Egoistical people seek out validation that their behaviour, ideas, work, are the greatest. Who’s gonna praise them? Minions and sheep. Do you know anyone who is egoistical and yet actively seeks out feedback, and doesn’t get defensive when not validated?

Accepting alternate versions of opinions is hard. Accepting alternate versions of facts is even harder. It’s particularly poignant that many people are unable to discern between opinions and facts. Don’t be one of them.

To make it even worse, they mistaken alternatives as a challenge to their identity, their ideas, their work. Rather than putting their ego aside to revaluate their work, work that is painstakingly crafted, they choose to turn constructive (hopefully solicited) comments to shit and defend them till death.

This is where good ideas go to die. This is where the new ways of thinking never get to see the light. This is how egomanics miss opportunities because they can’t control their own ego and emotions.

Don’t be that guy, never.

Not everything is about display of power, people who are behind the scenes have power too

Now you might be thinking: “If I accede to opinions every now and then, how am I going to show em who’s boss? Who will listen to me if I’m always the one listening?

In the exceptional book 48 Laws of Power by Robert Greene, particularly Law 21: Play a sucker to catch a sucker – seem dumber than your mark, talks about the art of asserting your power gracefully. In Chinese folklore, often eunuchs have the unseen power. They know the secrets of the King, the ins and outs, the behaviour of the King. Thus holding a tremendous amount of power on the state affairs.

Eunuchs are looked down because they are castrated. In the olden days being castrated is equivalent to committing social suicide. However, eunuchs are able to level their playing field by playing the sucker, ultimately convincing the King to make decisions favourable to themselves.

Even if it’s about power, letting go of your ego (temporarily) is part of the long game

What do you want in 10 years time? Will standing by your ego serve the goal? Or will it be derailed by your ego-driven reaction? Don’t mistake entitlement for righteousness. Most times, keeping your mouth shut and letting others win is the best policy, especially when you are not the one with power. One may feel morally right on a particular belief, but feeling entitled to defend the beliefs, only to cause detrimental consequences is another thing.

Bringing it all together

Do you have healthy discussions with the top 5 people you spend the most time with? Do you consider their alternate viewpoints, or their viewpoints are often the same as yours? When they have alternate viewpoints, do you react in a negative or positive manner?

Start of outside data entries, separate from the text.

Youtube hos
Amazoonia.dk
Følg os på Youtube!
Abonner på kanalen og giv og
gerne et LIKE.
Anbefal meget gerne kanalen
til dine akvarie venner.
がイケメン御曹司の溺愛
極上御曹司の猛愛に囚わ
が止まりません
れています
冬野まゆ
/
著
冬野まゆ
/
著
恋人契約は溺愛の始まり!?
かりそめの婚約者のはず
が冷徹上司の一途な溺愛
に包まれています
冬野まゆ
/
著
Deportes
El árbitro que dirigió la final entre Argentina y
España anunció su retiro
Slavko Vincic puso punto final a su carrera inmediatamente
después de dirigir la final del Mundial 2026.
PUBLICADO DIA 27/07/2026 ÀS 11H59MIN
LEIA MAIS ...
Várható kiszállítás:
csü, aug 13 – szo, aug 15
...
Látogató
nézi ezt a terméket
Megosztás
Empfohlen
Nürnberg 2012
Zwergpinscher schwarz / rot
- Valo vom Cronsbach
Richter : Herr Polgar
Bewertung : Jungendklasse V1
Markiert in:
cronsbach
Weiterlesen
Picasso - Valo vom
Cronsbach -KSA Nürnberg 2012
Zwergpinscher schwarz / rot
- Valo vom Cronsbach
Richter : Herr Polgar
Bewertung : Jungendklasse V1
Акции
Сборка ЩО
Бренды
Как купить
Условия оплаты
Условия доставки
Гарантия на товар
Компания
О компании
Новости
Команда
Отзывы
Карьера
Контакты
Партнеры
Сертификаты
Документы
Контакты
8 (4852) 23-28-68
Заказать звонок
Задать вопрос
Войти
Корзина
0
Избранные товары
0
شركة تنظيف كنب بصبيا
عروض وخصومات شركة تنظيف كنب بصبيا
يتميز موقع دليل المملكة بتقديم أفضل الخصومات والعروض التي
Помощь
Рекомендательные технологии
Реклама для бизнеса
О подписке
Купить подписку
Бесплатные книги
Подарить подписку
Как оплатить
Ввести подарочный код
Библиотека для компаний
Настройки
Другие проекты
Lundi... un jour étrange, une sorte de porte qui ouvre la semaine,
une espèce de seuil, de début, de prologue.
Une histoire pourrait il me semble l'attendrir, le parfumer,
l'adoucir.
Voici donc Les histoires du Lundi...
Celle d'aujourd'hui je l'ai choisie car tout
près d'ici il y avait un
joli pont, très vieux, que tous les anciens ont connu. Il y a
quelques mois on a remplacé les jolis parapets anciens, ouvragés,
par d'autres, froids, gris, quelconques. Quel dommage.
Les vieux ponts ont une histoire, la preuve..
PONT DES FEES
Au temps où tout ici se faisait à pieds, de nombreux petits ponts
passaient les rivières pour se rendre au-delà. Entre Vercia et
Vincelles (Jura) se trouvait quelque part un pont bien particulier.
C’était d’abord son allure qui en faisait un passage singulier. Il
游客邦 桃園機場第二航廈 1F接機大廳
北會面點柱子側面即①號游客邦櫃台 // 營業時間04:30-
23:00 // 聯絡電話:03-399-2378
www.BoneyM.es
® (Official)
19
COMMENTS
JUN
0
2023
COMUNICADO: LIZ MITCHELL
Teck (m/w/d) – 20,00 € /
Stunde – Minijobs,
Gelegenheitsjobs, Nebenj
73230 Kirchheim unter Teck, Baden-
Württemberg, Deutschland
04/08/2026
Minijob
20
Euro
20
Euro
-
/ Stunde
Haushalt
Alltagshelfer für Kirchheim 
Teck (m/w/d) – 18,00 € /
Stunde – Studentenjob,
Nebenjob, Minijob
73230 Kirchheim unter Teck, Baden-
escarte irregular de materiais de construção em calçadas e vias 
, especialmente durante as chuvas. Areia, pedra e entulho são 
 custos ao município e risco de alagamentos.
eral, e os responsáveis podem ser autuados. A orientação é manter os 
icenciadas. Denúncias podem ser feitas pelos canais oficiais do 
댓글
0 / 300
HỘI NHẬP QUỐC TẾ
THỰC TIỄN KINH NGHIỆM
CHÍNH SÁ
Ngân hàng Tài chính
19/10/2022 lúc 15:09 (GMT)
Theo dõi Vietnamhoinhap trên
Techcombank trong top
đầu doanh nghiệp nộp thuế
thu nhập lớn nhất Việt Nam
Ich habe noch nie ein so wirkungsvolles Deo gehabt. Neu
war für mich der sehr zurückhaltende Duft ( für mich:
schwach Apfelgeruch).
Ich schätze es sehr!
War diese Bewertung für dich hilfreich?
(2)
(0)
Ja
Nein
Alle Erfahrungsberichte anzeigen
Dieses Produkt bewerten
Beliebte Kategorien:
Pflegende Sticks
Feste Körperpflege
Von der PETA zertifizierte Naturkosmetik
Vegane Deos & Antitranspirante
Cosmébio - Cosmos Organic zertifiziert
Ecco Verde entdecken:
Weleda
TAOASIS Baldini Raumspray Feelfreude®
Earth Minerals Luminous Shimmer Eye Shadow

The best case scenario is surrounding yourself with 5 people who will listen to you, yet giving you their firm alternate opinions, they also won’t hesitate to challenge your assumptions, and you won’t get butthurt in the process.

If each time you are going to feel personally attacked for every innocuous comment, you are going to have a bad time.

Go long, just let it go.

Now go back and look at the picture at the top, once you let it go, the fragmented mirror will return back to normal.